By Deborah Chidinma Chibuife
Nigerians are grappling with an alarming surge in food prices. Staple foods like rice, yam, tomatoes, and beef have seen steep price hikes, exacerbated by the compounding effects of energy costs, epidemics, floods, and insecurity which have further strained the nation’s already struggling agricultural sector.
Data released by the National Bureau of Statistics (NBS) recently revealed that the headline inflation rate rose to 24.08 per cent from that of June 2023 which was 22.79 per cent. The data also showed that the cost of food in Nigeria increased to 26.98 per cent in July of 2023 over the same month in the previous year. This was 4.97 per cent higher when compared to the rate recorded in July 2022 (22.02 per cent). The Bureau indicated that the increase in the rate of food inflation on a year-on-year basis was caused by the surge in prices of Oil and fat, bread and cereals, fish, potatoes, yam and other tubers, fruits, meat, vegetables, milk, cheese, and eggs.
On 13 July, Nigeria’s President, Bola Ahmed Tinubu, declared a state of emergency on food insecurity in an attempt to tackle the escalating prices. However, as government policies take effect, socioeconomic realities persist, and food prices continue on the upward swing.
Prime Business Africa correspondents visited some markets in Lagos to monitor the situation of things. Traders who spoke in an interview with the correspondents expressed deep concern about the persistent increase in prices of foodstuffs. They urged the new administration to take swift action to alleviate citizens’ predicaments.
At Abule Market in Ajao Estate, Lagos State, a food items vendor lamented the current state of food prices and how the situation has deteriorated over the years, significantly affecting sales. She revealed resorting to borrowing money to sustain her business, but even at that, profits fell short of covering her debts while she struggled to feed herself and her family, and is now faced with an empty shop with no resources to either restock or relocate.
“My landlord constantly reminds me of my debts, a daily reminder of my financial struggle,” she shared, illustrating the difficulty of renewing rent in the midst of current economic disruptions. She implored the current government to address the soaring cost of goods.
Another trader in the market attributed her business survival to divine support. “We sell to survive, with profits often meagre. I sometimes make as little as N50 on a stockfish and occasionally just break even to help others eat well, all for the sake of God,” she said. The vendor lamented that after buying things at a high cost, they are forced to quickly sell perishable things like vegetables at reduced prices to avoid losing them.
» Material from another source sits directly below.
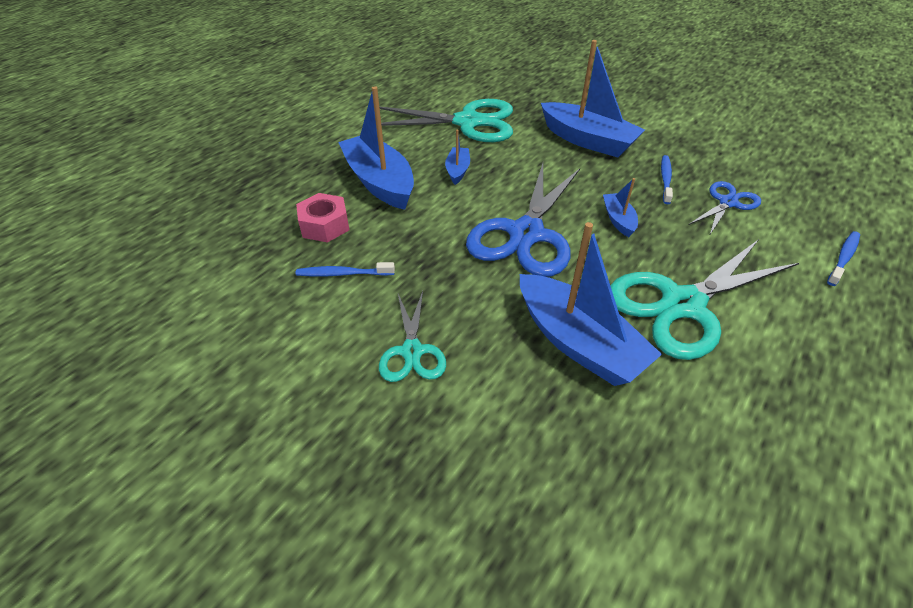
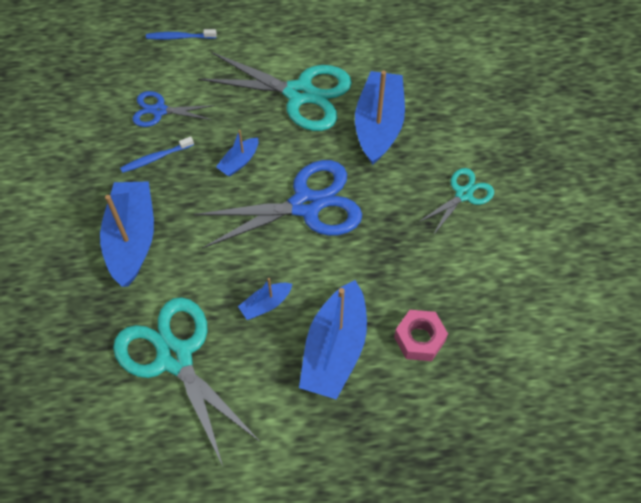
camera: 130 degrees left, 15 degrees up
(343, 274) = (448, 281): blue toothbrush -> none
She leaned on scripture and her faith, stressing the importance of people coming to the aid of the less fortunate ones in this period of economic hardship. Like her peers, she held a neutral view on governmental regimes, attributing outcomes to higher forces.
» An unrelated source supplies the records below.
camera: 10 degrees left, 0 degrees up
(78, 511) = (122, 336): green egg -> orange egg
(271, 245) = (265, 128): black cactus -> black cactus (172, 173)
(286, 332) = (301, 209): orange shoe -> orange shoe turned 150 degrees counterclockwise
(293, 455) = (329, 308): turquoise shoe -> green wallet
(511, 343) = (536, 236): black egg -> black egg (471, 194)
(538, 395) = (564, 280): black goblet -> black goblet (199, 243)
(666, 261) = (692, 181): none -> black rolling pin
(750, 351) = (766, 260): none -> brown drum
Another seller said her business is dwindling due to a lack of customers who can’t afford the high cost of things now. “Despite daily displays, customers are scarce due to high prices,” she stated. She lamented that customers would express interest in buying but fail to follow through, often citing a lack of funds. Consequently, unsold goods spoiled, deepening her challenges.
However, a northerner who sells tomatoes and vegetables said his business condition is beginning to improve. He reported a drop in tomato prices, leading to stability in his operations.
Another food vendor painted a bleak picture, revealing how customers’ inability to buy has dwindled sales. She sighed and said: “Some can’t even afford transportation, so how can they buy food?”
The harsh reality of Nigeria’s worsening economic conditions coloured her perspective. She said her shop in the past used to be surrounded by eager customers, but this was no longer the case.
She also called on the government to alleviate the situation, specifically citing the need to take appropriate steps to lower the prices of food items. According to her, previously, she could purchase a bag of rice for N48,000, but prices have since skyrocketed.
Tomatoes, too, have become prohibitively expensive, deterring customers. Grinding tomatoes, once priced at N200, now cost N1000, a significant increase. She fondly recalled the Buhari regime, noting its affordability and thriving customer base, highlighting the stark contrast with the present.
Food stands as a fundamental necessity, essential for human and animal survival alike. In Nigeria, however, it is now a luxury due to soaring prices.
With no end in sight, the question on the lips of many is how can Nigeria effectively lower the prices of essential foodstuffs and provide relief to its struggling citizens. Analysts believe that addressing the crisis requires a holistic consideration of all factors such as energy costs, transportation, and insecurity among others.